**The task:**
Please return each of the entries exactly, minus their pictures.

**Material for the task:**
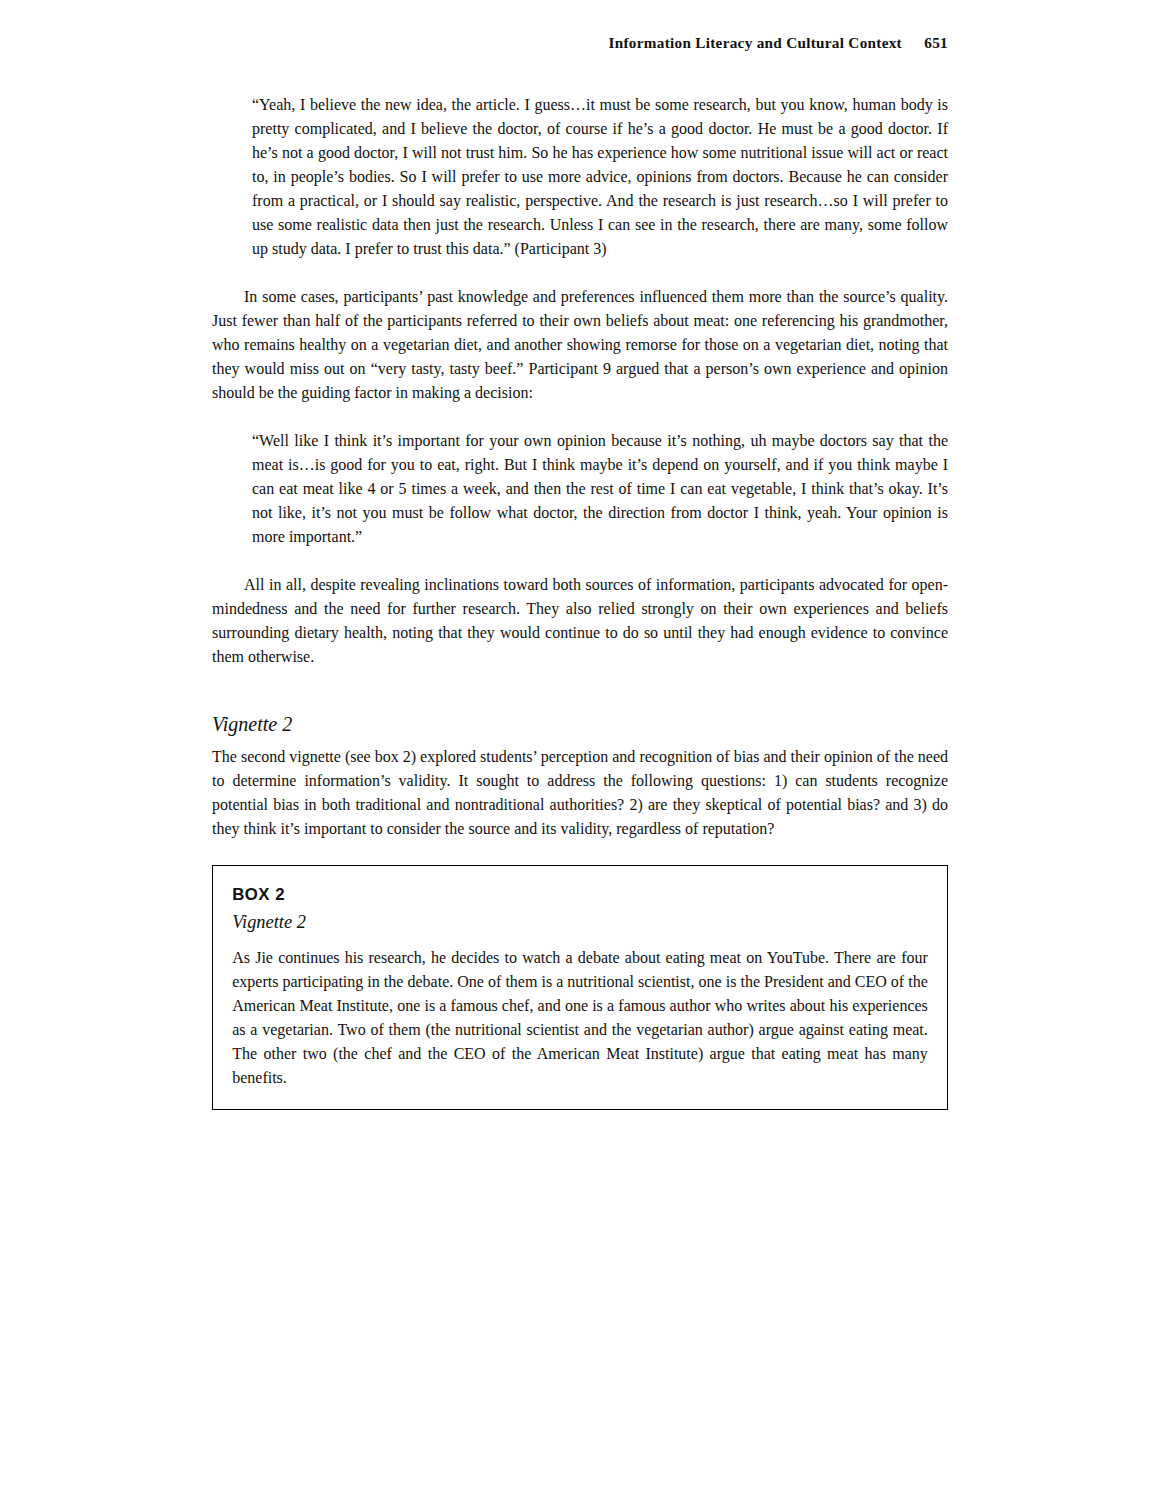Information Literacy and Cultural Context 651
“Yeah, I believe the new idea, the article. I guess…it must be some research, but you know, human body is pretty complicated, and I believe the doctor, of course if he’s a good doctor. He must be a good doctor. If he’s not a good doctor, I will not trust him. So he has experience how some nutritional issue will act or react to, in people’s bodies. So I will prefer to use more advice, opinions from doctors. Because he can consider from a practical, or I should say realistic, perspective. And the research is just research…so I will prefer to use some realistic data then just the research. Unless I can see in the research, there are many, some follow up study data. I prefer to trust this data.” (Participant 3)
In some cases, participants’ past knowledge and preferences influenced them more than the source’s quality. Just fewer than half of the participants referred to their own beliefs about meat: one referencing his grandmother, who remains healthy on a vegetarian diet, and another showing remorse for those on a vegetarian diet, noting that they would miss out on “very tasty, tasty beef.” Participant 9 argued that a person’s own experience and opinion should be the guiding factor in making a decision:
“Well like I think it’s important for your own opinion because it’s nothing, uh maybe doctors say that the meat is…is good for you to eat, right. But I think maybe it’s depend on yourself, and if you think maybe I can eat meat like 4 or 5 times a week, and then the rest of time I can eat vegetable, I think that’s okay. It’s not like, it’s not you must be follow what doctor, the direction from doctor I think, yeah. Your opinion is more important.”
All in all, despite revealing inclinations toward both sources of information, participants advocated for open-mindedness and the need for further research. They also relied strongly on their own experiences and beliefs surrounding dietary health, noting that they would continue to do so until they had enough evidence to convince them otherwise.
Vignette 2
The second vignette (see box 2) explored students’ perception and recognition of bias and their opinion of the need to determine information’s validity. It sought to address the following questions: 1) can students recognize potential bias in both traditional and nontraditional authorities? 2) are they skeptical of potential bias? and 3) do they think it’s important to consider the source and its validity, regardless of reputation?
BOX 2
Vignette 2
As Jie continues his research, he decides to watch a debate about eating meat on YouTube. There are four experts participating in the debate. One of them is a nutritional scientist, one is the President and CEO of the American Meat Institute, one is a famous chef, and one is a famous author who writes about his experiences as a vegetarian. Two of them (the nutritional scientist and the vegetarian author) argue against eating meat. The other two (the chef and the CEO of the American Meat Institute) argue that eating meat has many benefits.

**Reply:**
Information Literacy and Cultural Context 651
“Yeah, I believe the new idea, the article. I guess…it must be some research, but you know, human body is pretty complicated, and I believe the doctor, of course if he’s a good doctor. He must be a good doctor. If he’s not a good doctor, I will not trust him. So he has experience how some nutritional issue will act or react to, in people’s bodies. So I will prefer to use more advice, opinions from doctors. Because he can consider from a practical, or I should say realistic, perspective. And the research is just research…so I will prefer to use some realistic data then just the research. Unless I can see in the research, there are many, some follow up study data. I prefer to trust this data.” (Participant 3)
In some cases, participants’ past knowledge and preferences influenced them more than the source’s quality. Just fewer than half of the participants referred to their own beliefs about meat: one referencing his grandmother, who remains healthy on a vegetarian diet, and another showing remorse for those on a vegetarian diet, noting that they would miss out on “very tasty, tasty beef.” Participant 9 argued that a person’s own experience and opinion should be the guiding factor in making a decision:
“Well like I think it’s important for your own opinion because it’s nothing, uh maybe doctors say that the meat is…is good for you to eat, right. But I think maybe it’s depend on yourself, and if you think maybe I can eat meat like 4 or 5 times a week, and then the rest of time I can eat vegetable, I think that’s okay. It’s not like, it’s not you must be follow what doctor, the direction from doctor I think, yeah. Your opinion is more important.”
All in all, despite revealing inclinations toward both sources of information, participants advocated for open-mindedness and the need for further research. They also relied strongly on their own experiences and beliefs surrounding dietary health, noting that they would continue to do so until they had enough evidence to convince them otherwise.
Vignette 2
The second vignette (see box 2) explored students’ perception and recognition of bias and their opinion of the need to determine information’s validity. It sought to address the following questions: 1) can students recognize potential bias in both traditional and nontraditional authorities? 2) are they skeptical of potential bias? and 3) do they think it’s important to consider the source and its validity, regardless of reputation?
BOX 2
Vignette 2
As Jie continues his research, he decides to watch a debate about eating meat on YouTube. There are four experts participating in the debate. One of them is a nutritional scientist, one is the President and CEO of the American Meat Institute, one is a famous chef, and one is a famous author who writes about his experiences as a vegetarian. Two of them (the nutritional scientist and the vegetarian author) argue against eating meat. The other two (the chef and the CEO of the American Meat Institute) argue that eating meat has many benefits.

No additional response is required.